*Exercise brief*
After locating the line with "left knee: (69, 678)", reproduce that line and every one following it exactly, up to the end of the entries.

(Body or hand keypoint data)
:::

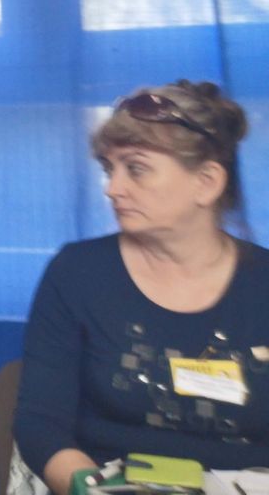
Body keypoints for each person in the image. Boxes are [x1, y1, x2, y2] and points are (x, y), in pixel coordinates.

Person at [14, 81, 269, 494]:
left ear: (206, 182)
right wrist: (90, 487)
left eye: (135, 168)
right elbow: (40, 423)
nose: (112, 188)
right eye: (109, 169)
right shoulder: (77, 272)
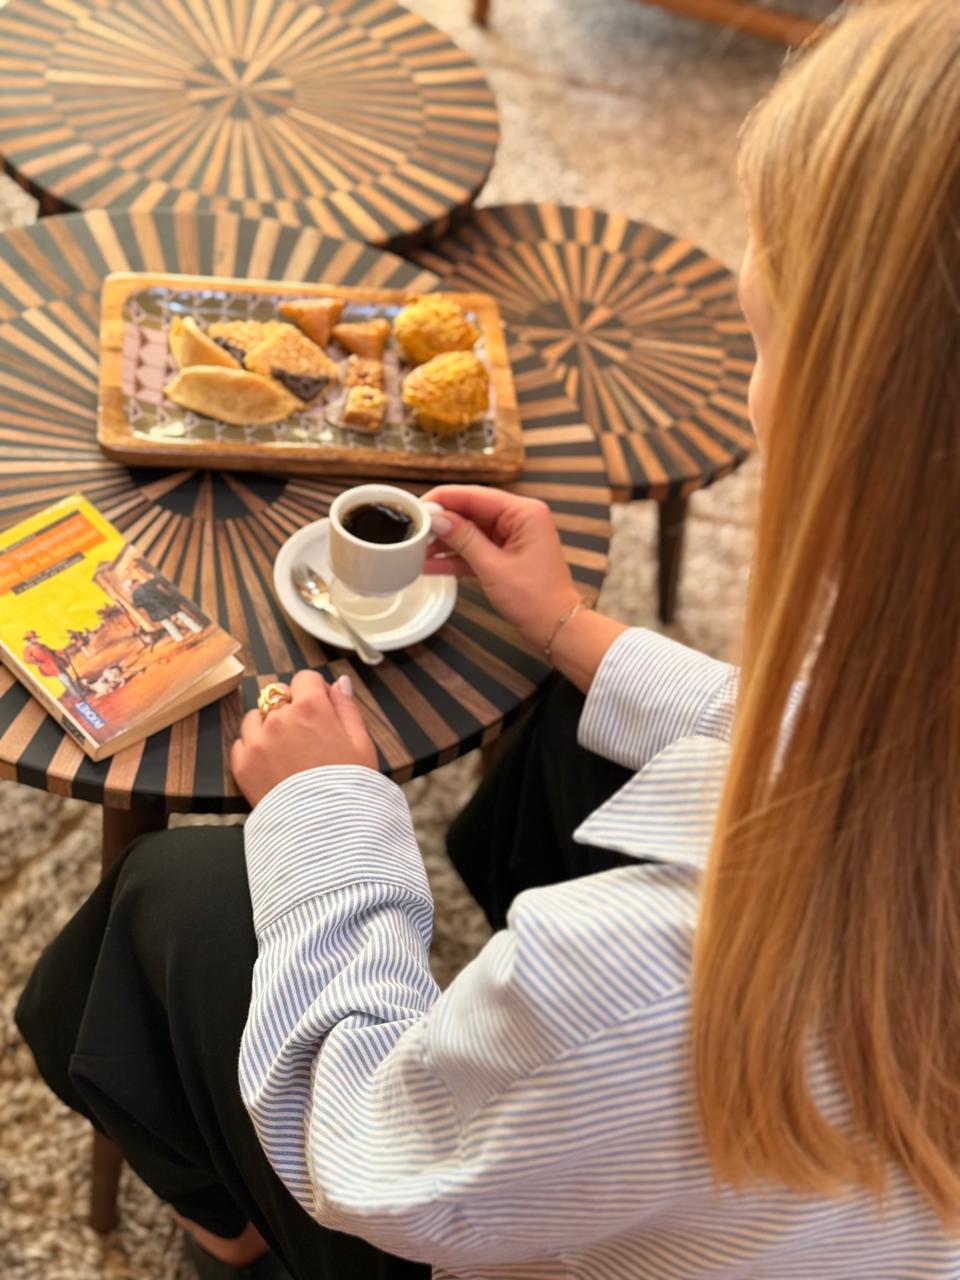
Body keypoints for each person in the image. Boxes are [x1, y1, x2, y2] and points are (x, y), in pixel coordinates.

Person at [15, 2, 960, 1276]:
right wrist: (571, 628)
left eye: (763, 341)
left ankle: (223, 1234)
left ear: (864, 428)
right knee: (580, 710)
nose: (753, 383)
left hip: (463, 1207)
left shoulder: (651, 980)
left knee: (178, 893)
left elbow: (364, 1148)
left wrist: (336, 820)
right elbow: (798, 734)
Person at [21, 629, 85, 700]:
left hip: (57, 663)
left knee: (69, 678)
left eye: (35, 637)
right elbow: (27, 659)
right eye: (33, 638)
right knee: (66, 680)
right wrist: (38, 663)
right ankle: (77, 696)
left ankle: (80, 692)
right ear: (29, 640)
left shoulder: (43, 646)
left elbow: (53, 652)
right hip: (50, 667)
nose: (35, 639)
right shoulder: (28, 650)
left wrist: (65, 649)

:::

*Task output*
left knee: (69, 678)
left eye: (35, 637)
right elbow: (27, 659)
right eye: (33, 638)
right knee: (66, 680)
right wrist: (38, 663)
right ankle: (77, 696)
left ankle: (80, 692)
right ear: (29, 640)
left shoulder: (43, 646)
left elbow: (53, 652)
right hip: (50, 667)
nose: (35, 639)
right shoulder: (28, 650)
left wrist: (65, 649)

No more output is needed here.